Supplied material:
··········

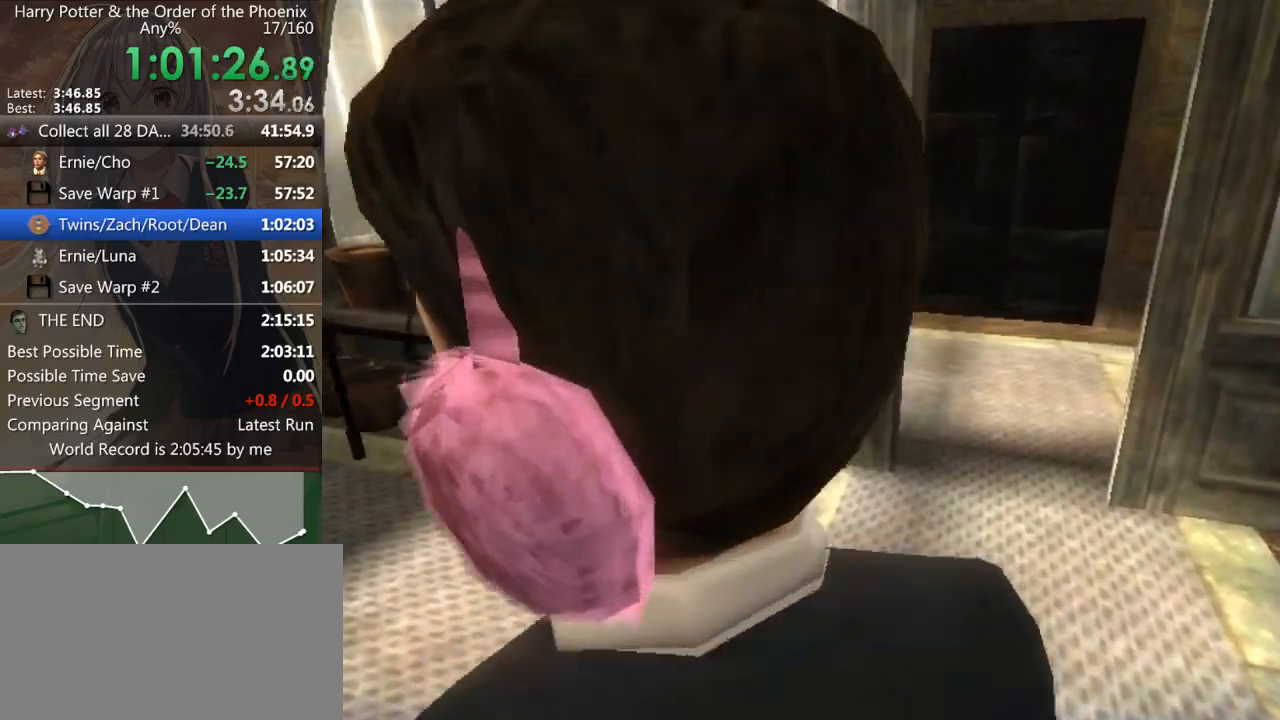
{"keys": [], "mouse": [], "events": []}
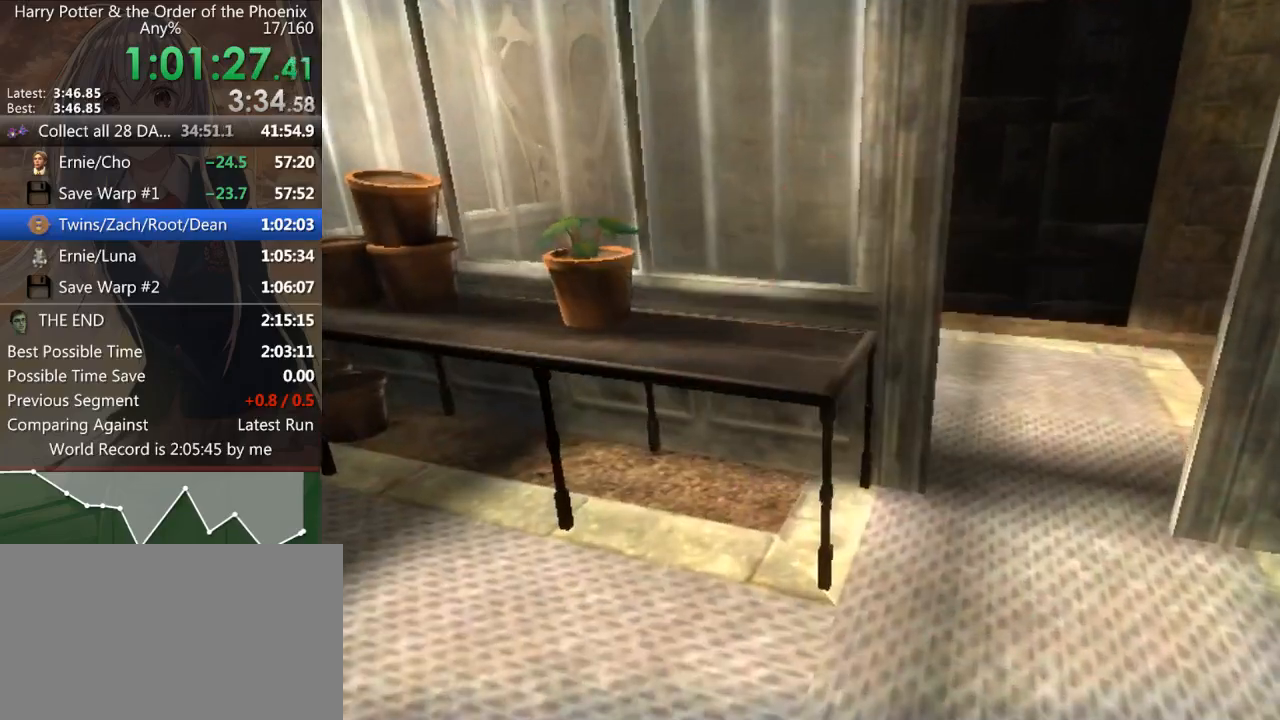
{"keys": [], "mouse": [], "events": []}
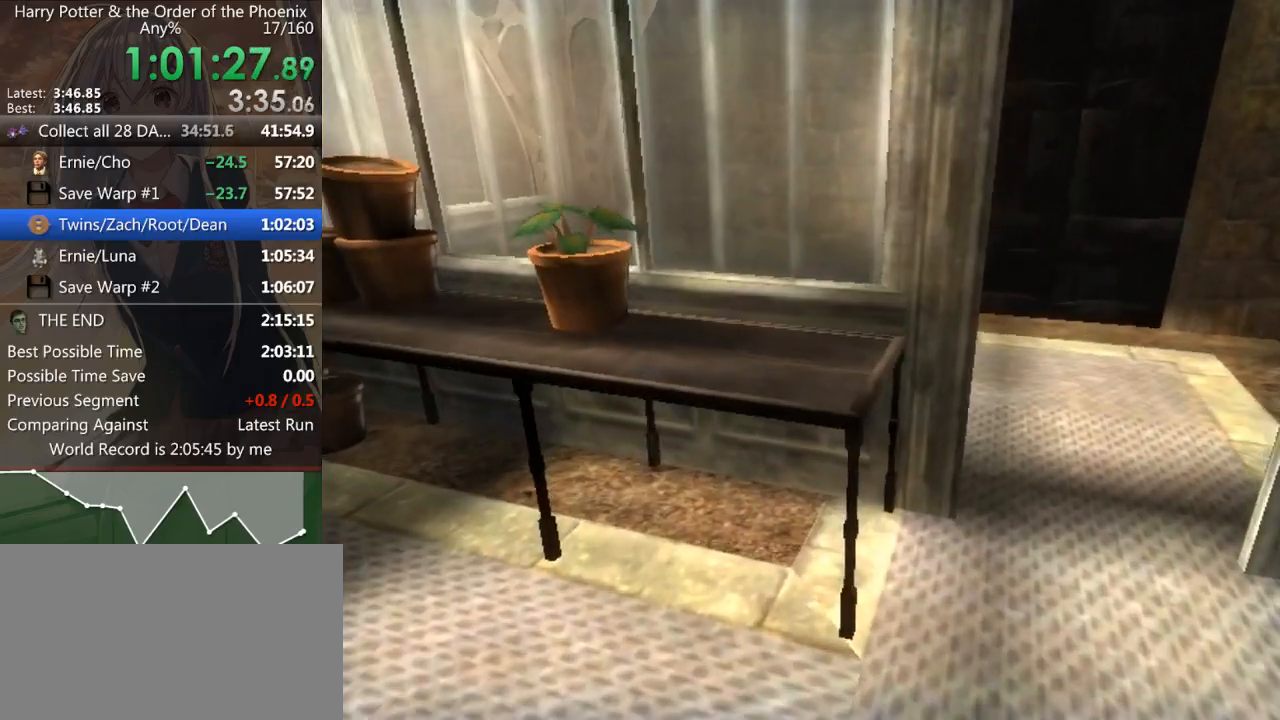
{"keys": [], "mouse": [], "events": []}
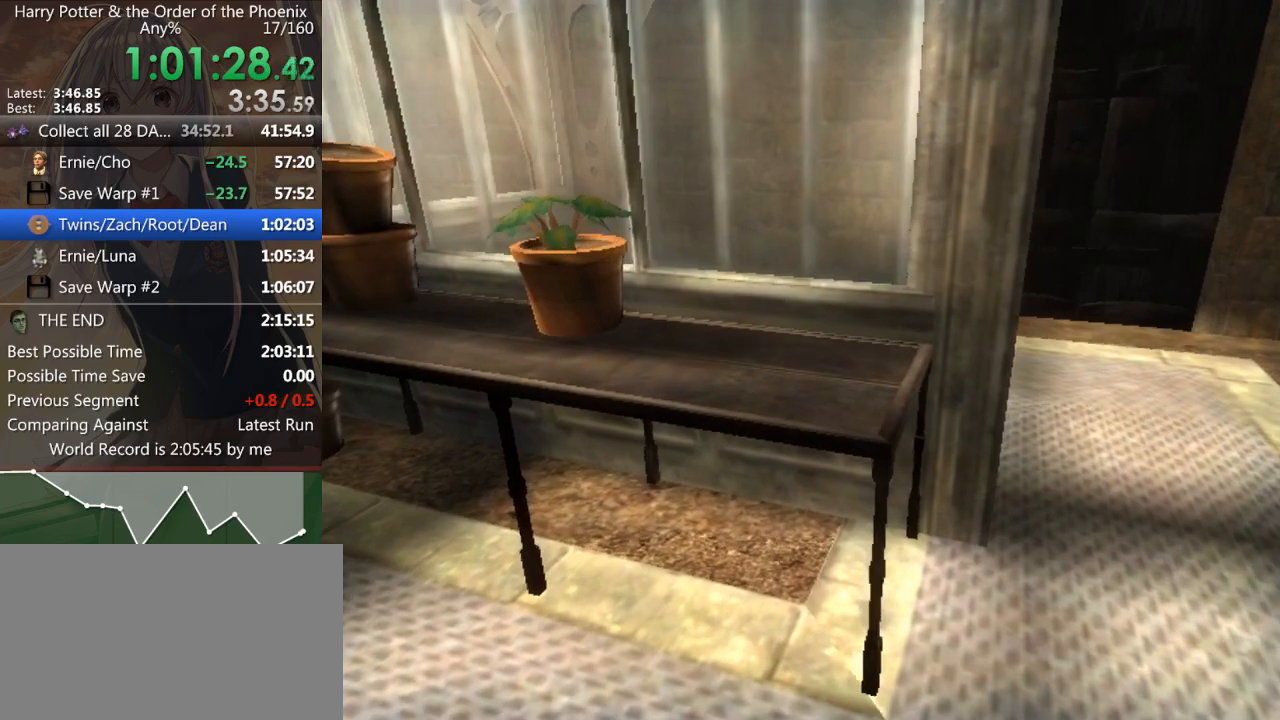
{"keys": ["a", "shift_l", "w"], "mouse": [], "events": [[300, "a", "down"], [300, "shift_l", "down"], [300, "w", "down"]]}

··········

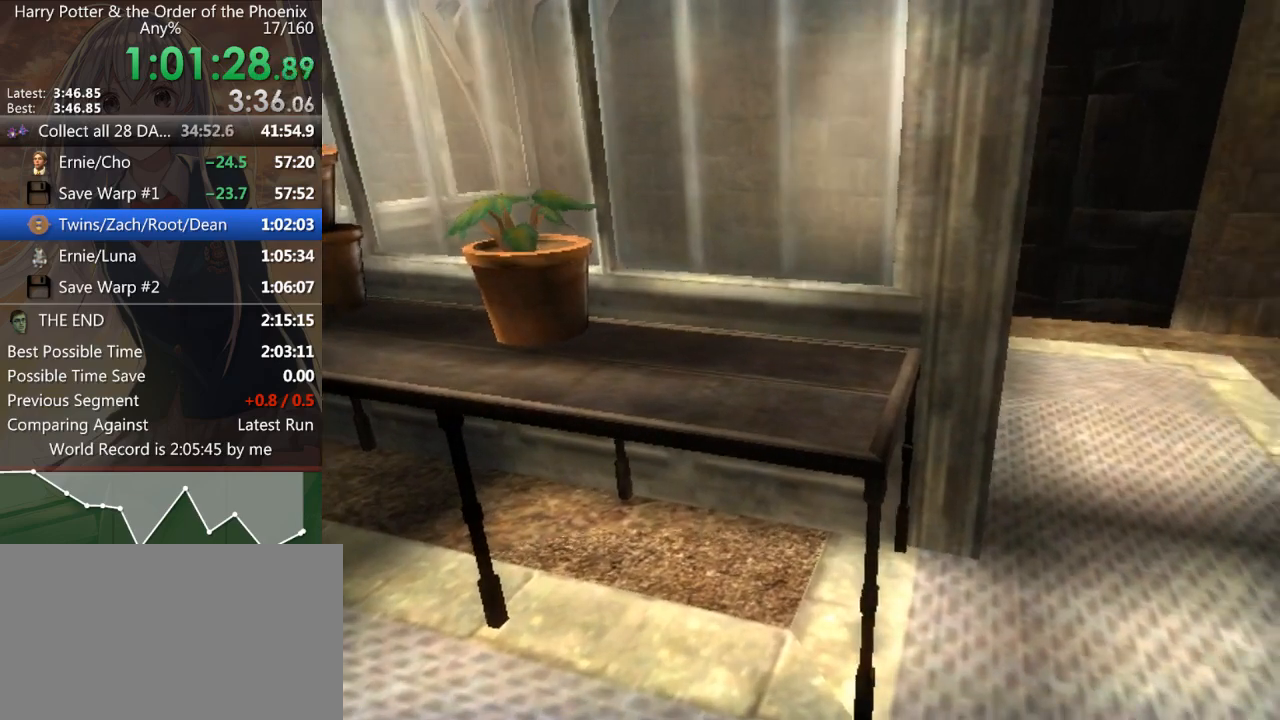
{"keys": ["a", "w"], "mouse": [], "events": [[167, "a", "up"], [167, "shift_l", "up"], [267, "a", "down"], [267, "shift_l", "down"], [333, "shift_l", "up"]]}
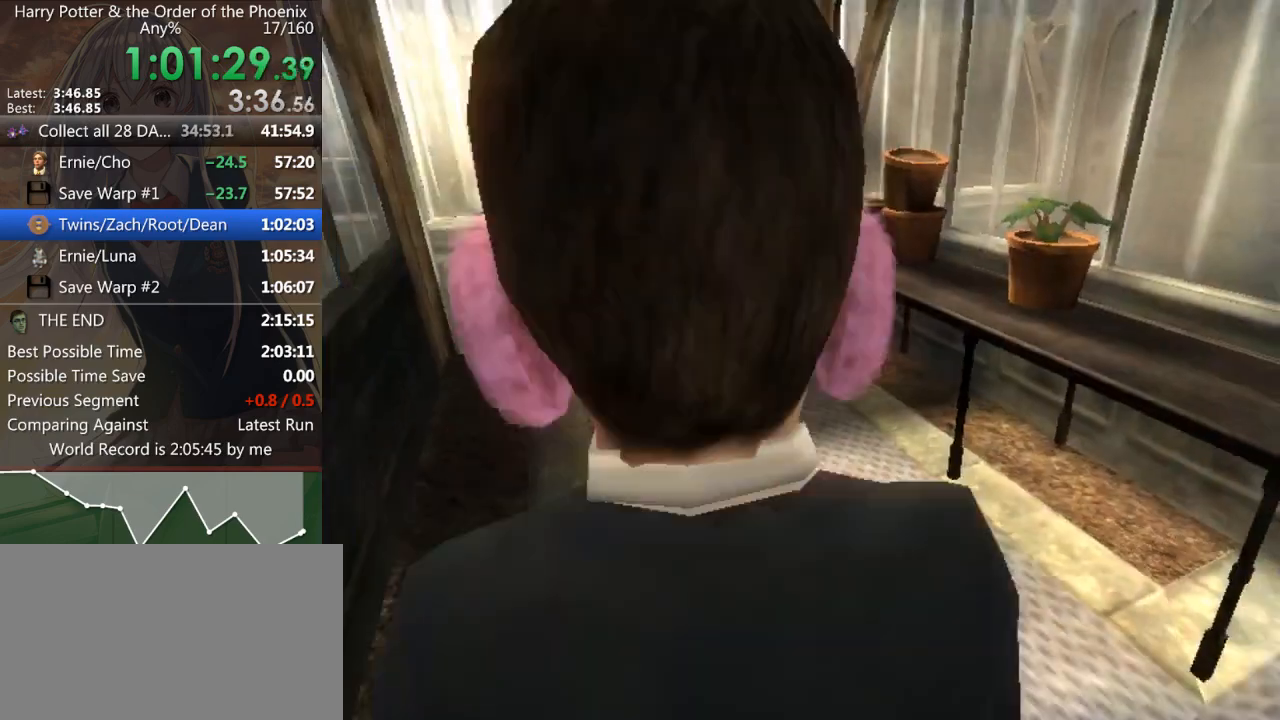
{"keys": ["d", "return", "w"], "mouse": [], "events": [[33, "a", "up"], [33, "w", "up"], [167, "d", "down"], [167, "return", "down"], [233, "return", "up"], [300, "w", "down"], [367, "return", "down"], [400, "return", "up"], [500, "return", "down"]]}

··········

What is expected:
Find the word "down" in the records. Copy every line it appears in.

Written response:
{"keys": ["a", "shift_l", "w"], "mouse": [], "events": [[300, "a", "down"], [300, "shift_l", "down"], [300, "w", "down"]]}
{"keys": ["a", "w"], "mouse": [], "events": [[167, "a", "up"], [167, "shift_l", "up"], [267, "a", "down"], [267, "shift_l", "down"], [333, "shift_l", "up"]]}
{"keys": ["d", "return", "w"], "mouse": [], "events": [[33, "a", "up"], [33, "w", "up"], [167, "d", "down"], [167, "return", "down"], [233, "return", "up"], [300, "w", "down"], [367, "return", "down"], [400, "return", "up"], [500, "return", "down"]]}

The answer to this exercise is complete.